=== WHAT TO WORK ON ===
Return the whole listing, line for line, without the pictures in it.

=== EXERCISE DATA ===
____________

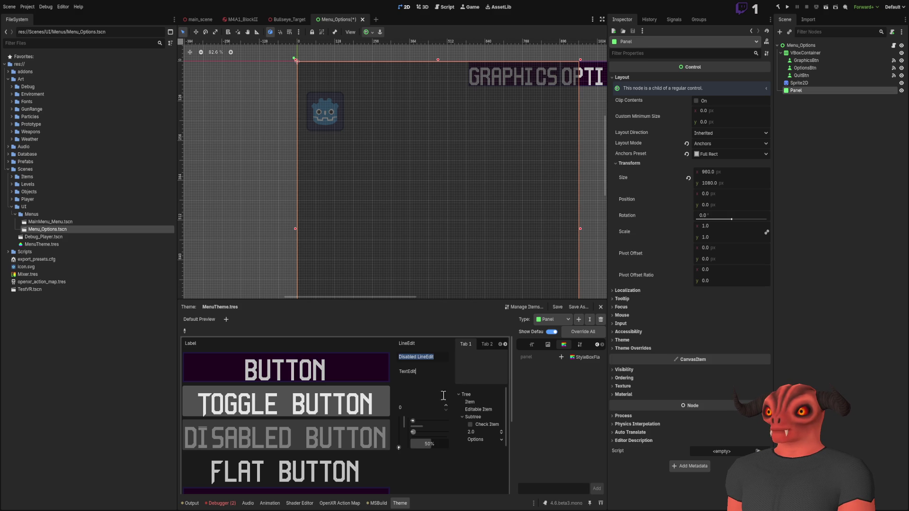
pyautogui.scroll(3, 531, 346)
pyautogui.click(550, 345)
pyautogui.click(533, 345)
pyautogui.scroll(-3, 240, 455)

____________

=== OUTPUT BELOW ===
pyautogui.scroll(3, 531, 346)
pyautogui.click(550, 345)
pyautogui.click(533, 345)
pyautogui.scroll(-3, 240, 455)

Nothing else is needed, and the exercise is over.